Torsional system dynamics of low speed diesel engines based on instantaneous torque: Application to engine diagnosis

Low speed large engines such as those found in marine applications or power plants present large and flexible crankshafts. These elements as well as all the others linked to them, such as the pistons, connecting rods, camshaft and the flywheel, form a torsional system of nonlinear nature for which it is very worthwhile to identify and solve relevant anomalies such as efficiency losses, power imbalance or injection system malfunctions. This work presents a torsional nonlinear model of a two-stroke low speed diesel engine that has been developed and validated through experiments, using the instantaneous torque (IT) between the generator and engine as the validation magnitude. The analysed system loads covered the whole operational range of the system, i.e. 55%, 70%, 85% and 100% of the engine's attainable power. The lumped torsional system was modelled with 16 degrees of freedom and was solved applying Fourier series expansion for the linear part of the system and with an iterative procedure for the nonlinear character of the system dynamics, which requires up to 12 iterations. A parameter model identification process was performed in Section 4 due to the uncertainty between the data supplied by the manufacturer and real data.
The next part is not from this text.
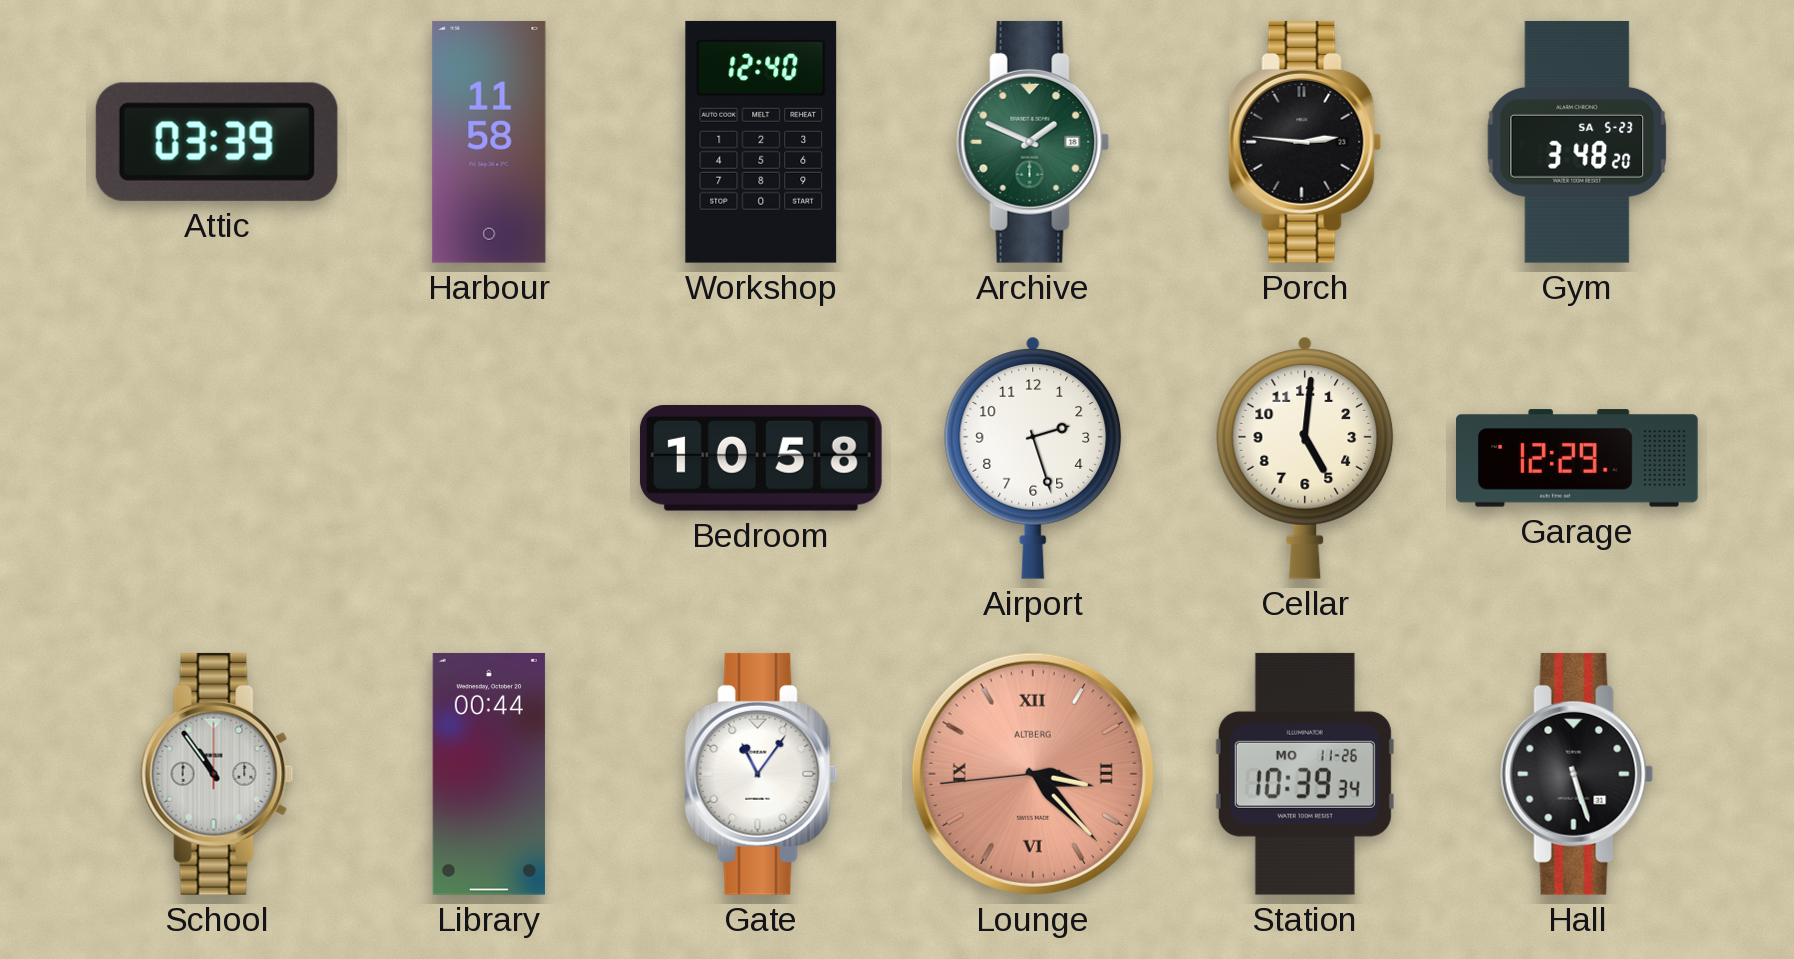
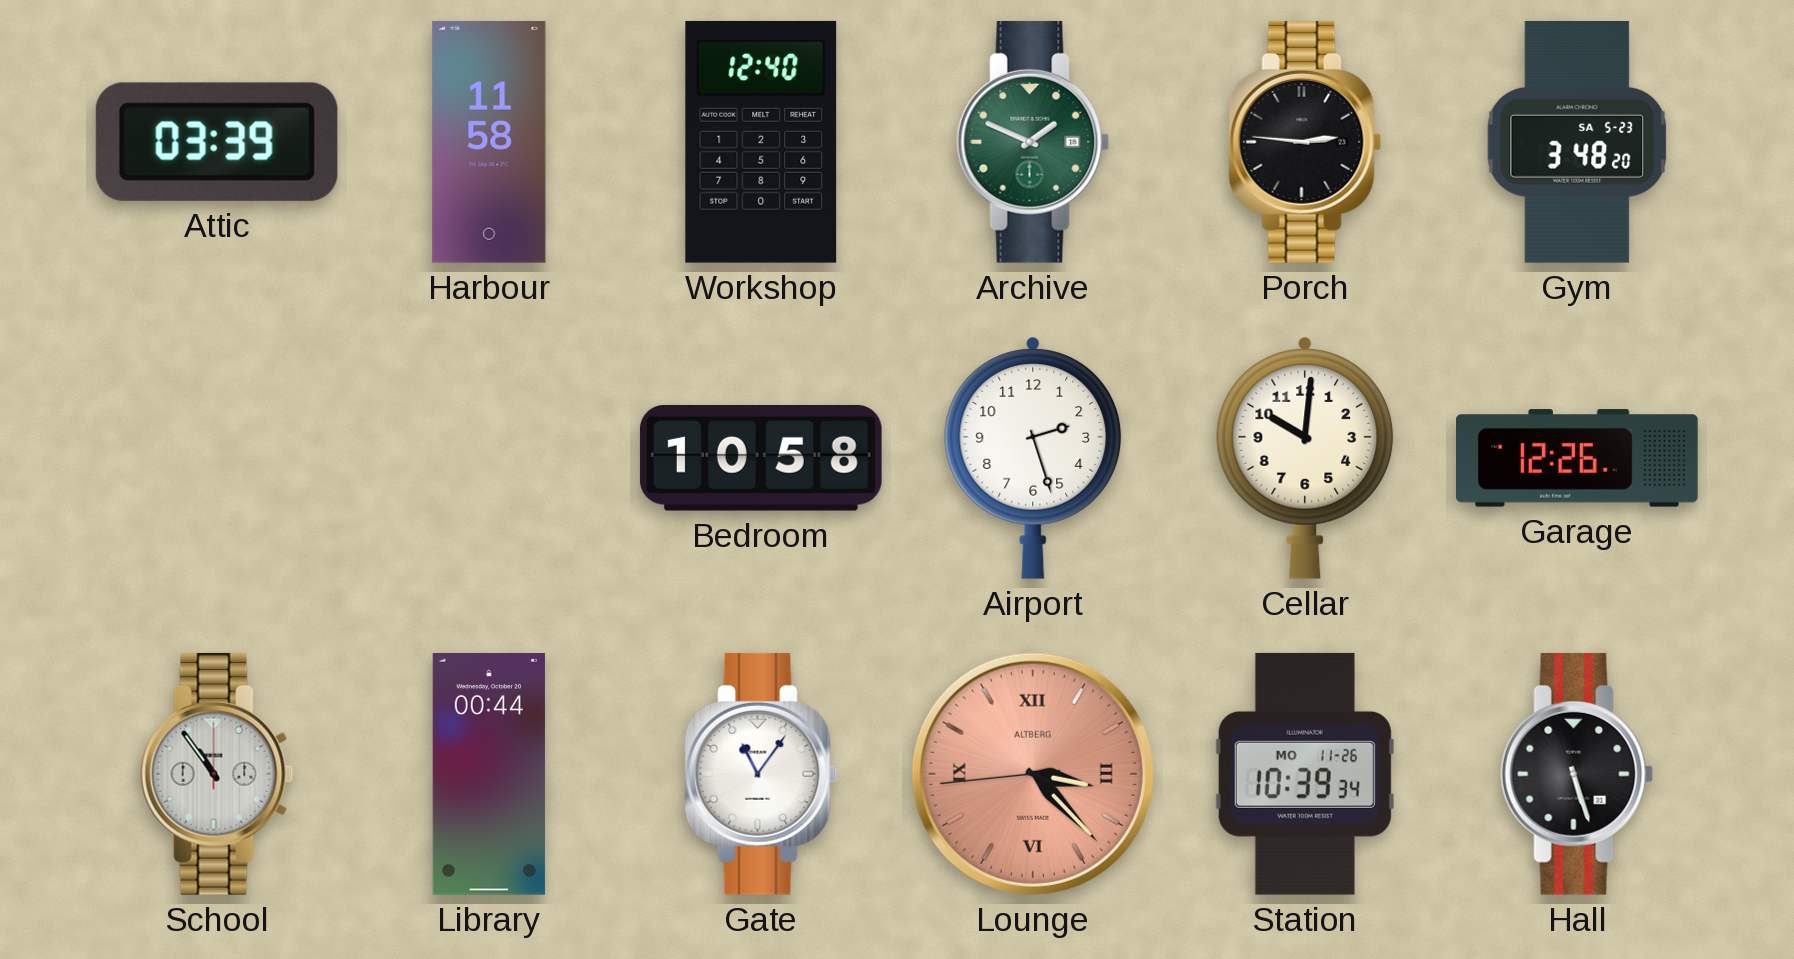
Cellar: 5:01 -> 10:01
Garage: 12:29 -> 12:26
As a result, the maximum error between the model and experimental data was reduced to 1.5%. In Section 5 a parametric study was developed that made it possible to establish the relationship between the in-cylinder combustion process and IT. This knowledge is taken into account in Section 6 to generate a proper set of inputs and outputs which is used to train an artificial neural network (ANN). Once trained, this network simulates the indicated mean power (WMI) at each cylinder with an error less than 1% for any load and engine condition. The main goal of the work is to develop a diagnostic tool for the identification and quantification of combustion-related anomalies that can contribute to maintaining the system efficiency as new.